Released: April 21, 2020
- Fixed an issue around RHEL7 node initialization
- Fix for potential health-check timeout
Released: February 23, 2020
- Jira integration now supports both v2 and v3 Jira API. The Jira Integration URL setting now requires the base URL of Jira only, not the API endpoint.
- Test reports stored by
save_testsmay now be of any size (size limitation was removed).
- Updated JFrog CLI version to 1.33.2 in all runtime images.
- Added a new REST API to return system info.
- User Interface improvements for usability and fixes.
- Fixed an issue whereby the
pullRequestCreatetrigger in a GitRepo resource was not recognized for a GitLab integration.
- Fixed an issue whereby cleanup of a deleted pipeline source failed to delete child GitRepo webhooks.
Released: March 3, 2020
- Fixed an issue with the CreateReleaseBundle Step that causes a failure in creating a new release bundle.

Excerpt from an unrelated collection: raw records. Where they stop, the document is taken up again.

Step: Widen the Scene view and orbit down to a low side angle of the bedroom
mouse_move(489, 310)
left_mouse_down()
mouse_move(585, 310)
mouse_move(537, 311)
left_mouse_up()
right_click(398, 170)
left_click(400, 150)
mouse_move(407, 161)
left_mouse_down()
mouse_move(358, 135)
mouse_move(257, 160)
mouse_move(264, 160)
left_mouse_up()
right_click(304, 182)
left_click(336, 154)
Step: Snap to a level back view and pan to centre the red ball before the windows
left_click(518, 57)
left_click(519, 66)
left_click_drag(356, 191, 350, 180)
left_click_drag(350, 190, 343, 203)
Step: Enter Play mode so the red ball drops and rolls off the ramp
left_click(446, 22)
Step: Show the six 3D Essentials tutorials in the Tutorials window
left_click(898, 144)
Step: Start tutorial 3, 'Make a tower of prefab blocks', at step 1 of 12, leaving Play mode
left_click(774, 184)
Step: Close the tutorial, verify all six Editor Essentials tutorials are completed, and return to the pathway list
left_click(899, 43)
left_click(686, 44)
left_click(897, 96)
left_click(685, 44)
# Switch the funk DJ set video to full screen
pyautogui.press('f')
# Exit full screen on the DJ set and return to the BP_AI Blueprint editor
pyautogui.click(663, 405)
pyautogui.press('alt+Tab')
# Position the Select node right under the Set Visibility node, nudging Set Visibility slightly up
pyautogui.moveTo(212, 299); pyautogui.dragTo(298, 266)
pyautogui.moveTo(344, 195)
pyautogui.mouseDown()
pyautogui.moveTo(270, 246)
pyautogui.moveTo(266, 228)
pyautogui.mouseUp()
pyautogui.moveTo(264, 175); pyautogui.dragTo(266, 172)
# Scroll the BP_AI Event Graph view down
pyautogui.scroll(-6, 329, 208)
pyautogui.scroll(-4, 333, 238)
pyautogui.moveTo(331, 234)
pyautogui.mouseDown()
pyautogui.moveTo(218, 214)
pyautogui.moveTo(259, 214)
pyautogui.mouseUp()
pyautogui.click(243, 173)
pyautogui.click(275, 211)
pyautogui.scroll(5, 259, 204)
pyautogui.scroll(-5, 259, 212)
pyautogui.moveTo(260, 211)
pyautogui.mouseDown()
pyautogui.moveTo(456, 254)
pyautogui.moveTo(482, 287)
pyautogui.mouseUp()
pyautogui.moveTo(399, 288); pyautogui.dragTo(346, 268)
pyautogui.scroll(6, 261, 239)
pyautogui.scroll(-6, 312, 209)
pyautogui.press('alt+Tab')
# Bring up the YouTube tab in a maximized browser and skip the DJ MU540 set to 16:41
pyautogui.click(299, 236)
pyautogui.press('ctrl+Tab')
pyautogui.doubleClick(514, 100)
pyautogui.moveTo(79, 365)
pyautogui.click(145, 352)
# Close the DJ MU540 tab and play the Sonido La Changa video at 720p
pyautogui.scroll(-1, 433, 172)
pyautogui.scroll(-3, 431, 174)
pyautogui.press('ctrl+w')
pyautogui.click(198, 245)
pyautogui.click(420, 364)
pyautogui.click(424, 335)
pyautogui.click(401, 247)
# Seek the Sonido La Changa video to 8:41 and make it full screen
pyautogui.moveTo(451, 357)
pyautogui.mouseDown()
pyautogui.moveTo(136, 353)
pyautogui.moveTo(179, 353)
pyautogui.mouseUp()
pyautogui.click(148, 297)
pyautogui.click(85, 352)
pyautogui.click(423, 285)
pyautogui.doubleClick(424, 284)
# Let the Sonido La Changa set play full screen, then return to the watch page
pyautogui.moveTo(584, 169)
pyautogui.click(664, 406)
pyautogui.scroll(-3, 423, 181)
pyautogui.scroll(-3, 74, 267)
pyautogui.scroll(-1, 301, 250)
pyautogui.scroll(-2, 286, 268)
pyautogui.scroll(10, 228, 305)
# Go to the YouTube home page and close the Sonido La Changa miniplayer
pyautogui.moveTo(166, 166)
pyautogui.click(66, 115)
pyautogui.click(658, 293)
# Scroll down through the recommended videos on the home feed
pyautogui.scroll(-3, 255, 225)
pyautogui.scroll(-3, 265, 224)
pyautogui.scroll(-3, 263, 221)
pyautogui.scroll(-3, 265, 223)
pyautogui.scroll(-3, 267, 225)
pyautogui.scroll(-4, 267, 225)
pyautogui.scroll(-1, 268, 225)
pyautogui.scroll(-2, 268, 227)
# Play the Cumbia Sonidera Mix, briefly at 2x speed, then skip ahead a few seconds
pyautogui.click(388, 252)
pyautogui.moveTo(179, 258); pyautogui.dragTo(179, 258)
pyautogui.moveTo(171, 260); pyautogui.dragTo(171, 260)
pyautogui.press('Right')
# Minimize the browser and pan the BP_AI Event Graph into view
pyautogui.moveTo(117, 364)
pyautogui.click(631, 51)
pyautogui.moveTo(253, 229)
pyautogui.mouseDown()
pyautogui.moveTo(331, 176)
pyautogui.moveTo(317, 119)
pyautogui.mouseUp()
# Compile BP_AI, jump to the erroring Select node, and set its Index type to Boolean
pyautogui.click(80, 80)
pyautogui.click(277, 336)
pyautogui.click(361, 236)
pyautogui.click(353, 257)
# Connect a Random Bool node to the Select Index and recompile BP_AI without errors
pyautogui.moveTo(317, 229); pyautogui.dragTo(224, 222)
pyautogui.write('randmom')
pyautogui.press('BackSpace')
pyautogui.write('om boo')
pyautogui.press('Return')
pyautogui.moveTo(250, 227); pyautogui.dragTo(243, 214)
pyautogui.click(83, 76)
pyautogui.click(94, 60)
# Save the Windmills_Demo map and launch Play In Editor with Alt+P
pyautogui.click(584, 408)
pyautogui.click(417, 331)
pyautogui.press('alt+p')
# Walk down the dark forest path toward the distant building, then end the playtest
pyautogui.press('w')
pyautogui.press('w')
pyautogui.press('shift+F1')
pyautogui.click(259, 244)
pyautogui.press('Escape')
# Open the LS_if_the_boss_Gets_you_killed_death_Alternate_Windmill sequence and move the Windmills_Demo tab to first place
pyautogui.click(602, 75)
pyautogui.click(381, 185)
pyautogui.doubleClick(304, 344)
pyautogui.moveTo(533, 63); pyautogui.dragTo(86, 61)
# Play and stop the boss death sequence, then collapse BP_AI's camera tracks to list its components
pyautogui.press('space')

- Fixed an issue with the SignReleaseBundle Step that causes a failure in signing a release bundle.
Released: March 6, 2020
- Fixed a potential memory leak issue
Released: January 12, 2020
Announcing the new JFrog Platform, designed to provide developers and administrators with a seamless DevOps experience across all JFrog products, supporting the following main features:
- Universal package management with all major packaging formats, build tools, and CI servers.
- Security and Compliance that's fully integrated into the JFrog Platform, providing full trust of your pipeline from code to production.
- Radically simplified administration with all configurations in one place.
- Complete trust in your pipeline all the way from code to production.
- Seamless DevOps experience from on-prem, cloud, hybrid or multi-cloud of your choice.
Get started with the JFrog Platform and learn about new features and functionalities here.
This release introduces a new system configuration file, allowing system configurations to be handled externally to the application, before/after the installation process. Learn More >
Fine grained security
JFrog Pipelines now works with the unified permission model to allow you to define fine grained permissions on Pipeline sources. Admins can also control which integrations and node pools are available for each pipeline source. Depending on the user's permission for pipeline sources, they can view appropriate integrations and node pools.
To enable implementing Gitflow based workflows, JFrog Pipelines now supports multi-branch pipelines. Defining a multi-branch pipeline source enables JFrog Pipelines to monitor all the branches of pipeline source Git repository and trigger the respective pipeline in that branch.
Admins can provide AWS credentials to bring up nodes dynamically on AWS for use in a node pool and automatically tear them down after step execution is completed.
New installation types
JFrog Pipelines now supports Kubernetes, RPM and Debian installation types for the core services.